Note that you have the option of only showing the notifications without the icon, but why would you want that? In any event, that should end Microsoft’s Windows 10 nagging for good.
Simpler solutions sought
As we’ve noted before, two third-party options pledge to block Windows 10 from being added to your computer: Never10, a simple utility, or GWX Control Panel, a more complex program that does the same thing. Both attempt to block relevant updates that force the upgrade, while allowing everything else through.
The closer we get to the end of the free upgrade period at the end of July, the more desperate Microsoft seems to be to push the installed base of Windows 7 and Windows 8.1 users on to Windows 10. By repurposing the close button to trigger the upgrade cycle, Microsoft is wandering close to accusations of “clickjacking,” which traditionally have used transparent windows or other trickery to launch malware or simply further the spread of Twitter worms.

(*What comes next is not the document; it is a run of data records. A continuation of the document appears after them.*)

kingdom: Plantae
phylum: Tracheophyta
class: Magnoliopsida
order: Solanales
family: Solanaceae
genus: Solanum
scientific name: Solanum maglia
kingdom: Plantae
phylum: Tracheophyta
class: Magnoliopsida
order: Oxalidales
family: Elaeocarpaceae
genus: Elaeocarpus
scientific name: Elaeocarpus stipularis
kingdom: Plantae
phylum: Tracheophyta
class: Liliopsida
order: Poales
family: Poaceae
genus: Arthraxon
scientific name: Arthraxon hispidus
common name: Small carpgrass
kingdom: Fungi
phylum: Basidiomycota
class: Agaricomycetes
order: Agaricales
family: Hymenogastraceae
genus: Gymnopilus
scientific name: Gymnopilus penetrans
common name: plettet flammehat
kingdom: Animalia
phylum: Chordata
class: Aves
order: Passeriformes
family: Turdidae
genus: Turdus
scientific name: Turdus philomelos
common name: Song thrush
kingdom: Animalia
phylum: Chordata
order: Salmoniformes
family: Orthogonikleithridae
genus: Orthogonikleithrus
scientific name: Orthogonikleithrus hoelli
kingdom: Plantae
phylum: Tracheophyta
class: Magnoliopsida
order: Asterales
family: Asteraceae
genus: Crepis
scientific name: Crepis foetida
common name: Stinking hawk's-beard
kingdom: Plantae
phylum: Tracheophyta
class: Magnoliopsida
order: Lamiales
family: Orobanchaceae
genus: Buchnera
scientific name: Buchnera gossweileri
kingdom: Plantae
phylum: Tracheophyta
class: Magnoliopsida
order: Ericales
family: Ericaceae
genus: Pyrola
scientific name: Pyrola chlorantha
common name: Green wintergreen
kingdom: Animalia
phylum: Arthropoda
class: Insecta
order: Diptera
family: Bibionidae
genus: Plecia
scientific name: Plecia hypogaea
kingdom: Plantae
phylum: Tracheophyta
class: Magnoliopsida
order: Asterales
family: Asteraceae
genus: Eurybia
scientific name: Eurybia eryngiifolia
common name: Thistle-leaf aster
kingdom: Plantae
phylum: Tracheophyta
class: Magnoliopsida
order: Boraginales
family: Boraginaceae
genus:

Microsoft still hasn’t said that why it chose this route, but it's not surprising that users see it as a low-down, dirty trick. It sullies the goodwill Microsoft engendered with its Insider program, the free upgrade, and its other work with the Windows community.
Neither is it helpful that there’s only a labyrinthine, complicated process for Windows 7 and Windows 8.1 users to opt out of Windows 10. It’s small consolation that there actually is one, however. Let’s hope it remains.